## EXERCISE BRIEF
Copy out every one of these lines word for word, keeping their order and the line breaks.
==== DATA TO EXAMINE ====
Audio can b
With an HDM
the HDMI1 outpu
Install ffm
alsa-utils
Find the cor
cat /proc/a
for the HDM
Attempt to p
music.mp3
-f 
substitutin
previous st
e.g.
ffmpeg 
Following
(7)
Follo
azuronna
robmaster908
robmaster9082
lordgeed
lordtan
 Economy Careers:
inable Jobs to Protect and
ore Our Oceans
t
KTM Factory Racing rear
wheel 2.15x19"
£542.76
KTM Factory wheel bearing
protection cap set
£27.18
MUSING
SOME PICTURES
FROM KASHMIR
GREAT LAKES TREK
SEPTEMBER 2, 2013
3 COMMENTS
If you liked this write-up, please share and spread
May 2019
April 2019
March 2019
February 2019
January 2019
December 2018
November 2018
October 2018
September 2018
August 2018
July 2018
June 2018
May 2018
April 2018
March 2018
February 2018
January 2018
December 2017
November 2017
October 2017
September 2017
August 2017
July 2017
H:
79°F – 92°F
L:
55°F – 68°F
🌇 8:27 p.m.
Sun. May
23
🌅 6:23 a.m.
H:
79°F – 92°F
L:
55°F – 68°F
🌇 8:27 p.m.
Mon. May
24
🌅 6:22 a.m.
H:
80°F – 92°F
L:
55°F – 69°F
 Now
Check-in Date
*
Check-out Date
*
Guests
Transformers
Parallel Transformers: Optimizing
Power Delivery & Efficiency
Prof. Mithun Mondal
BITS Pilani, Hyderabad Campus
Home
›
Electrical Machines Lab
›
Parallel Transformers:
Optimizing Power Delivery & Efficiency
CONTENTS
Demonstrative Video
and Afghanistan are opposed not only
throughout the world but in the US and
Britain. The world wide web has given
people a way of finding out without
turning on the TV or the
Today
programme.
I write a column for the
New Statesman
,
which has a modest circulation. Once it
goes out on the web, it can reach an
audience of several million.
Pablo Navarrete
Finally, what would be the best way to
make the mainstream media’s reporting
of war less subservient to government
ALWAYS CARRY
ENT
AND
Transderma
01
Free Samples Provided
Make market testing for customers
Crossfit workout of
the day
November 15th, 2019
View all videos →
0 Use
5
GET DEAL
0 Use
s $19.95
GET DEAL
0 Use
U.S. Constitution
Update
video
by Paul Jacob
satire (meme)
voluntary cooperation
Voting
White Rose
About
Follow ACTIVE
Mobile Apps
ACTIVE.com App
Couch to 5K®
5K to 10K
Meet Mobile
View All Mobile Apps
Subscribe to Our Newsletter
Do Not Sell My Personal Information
====
## TASK ANSWER
Audio can b
With an HDM
the HDMI1 outpu
Install ffm
alsa-utils
Find the cor
cat /proc/a
for the HDM
Attempt to p
music.mp3
-f 
substitutin
previous st
e.g.
ffmpeg 
Following
(7)
Follo
azuronna
robmaster908
robmaster9082
lordgeed
lordtan
 Economy Careers:
inable Jobs to Protect and
ore Our Oceans
t
KTM Factory Racing rear
wheel 2.15x19"
£542.76
KTM Factory wheel bearing
protection cap set
£27.18
MUSING
SOME PICTURES
FROM KASHMIR
GREAT LAKES TREK
SEPTEMBER 2, 2013
3 COMMENTS
If you liked this write-up, please share and spread
May 2019
April 2019
March 2019
February 2019
January 2019
December 2018
November 2018
October 2018
September 2018
August 2018
July 2018
June 2018
May 2018
April 2018
March 2018
February 2018
January 2018
December 2017
November 2017
October 2017
September 2017
August 2017
July 2017
H:
79°F – 92°F
L:
55°F – 68°F
🌇 8:27 p.m.
Sun. May
23
🌅 6:23 a.m.
H:
79°F – 92°F
L:
55°F – 68°F
🌇 8:27 p.m.
Mon. May
24
🌅 6:22 a.m.
H:
80°F – 92°F
L:
55°F – 69°F
 Now
Check-in Date
*
Check-out Date
*
Guests
Transformers
Parallel Transformers: Optimizing
Power Delivery & Efficiency
Prof. Mithun Mondal
BITS Pilani, Hyderabad Campus
Home
›
Electrical Machines Lab
›
Parallel Transformers:
Optimizing Power Delivery & Efficiency
CONTENTS
Demonstrative Video
and Afghanistan are opposed not only
throughout the world but in the US and
Britain. The world wide web has given
people a way of finding out without
turning on the TV or the
Today
programme.
I write a column for the
New Statesman
,
which has a modest circulation. Once it
goes out on the web, it can reach an
audience of several million.
Pablo Navarrete
Finally, what would be the best way to
make the mainstream media’s reporting
of war less subservient to government
ALWAYS CARRY
ENT
AND
Transderma
01
Free Samples Provided
Make market testing for customers
Crossfit workout of
the day
November 15th, 2019
View all videos →
0 Use
5
GET DEAL
0 Use
s $19.95
GET DEAL
0 Use
U.S. Constitution
Update
video
by Paul Jacob
satire (meme)
voluntary cooperation
Voting
White Rose
About
Follow ACTIVE
Mobile Apps
ACTIVE.com App
Couch to 5K®
5K to 10K
Meet Mobile
View All Mobile Apps
Subscribe to Our Newsletter
Do Not Sell My Personal Information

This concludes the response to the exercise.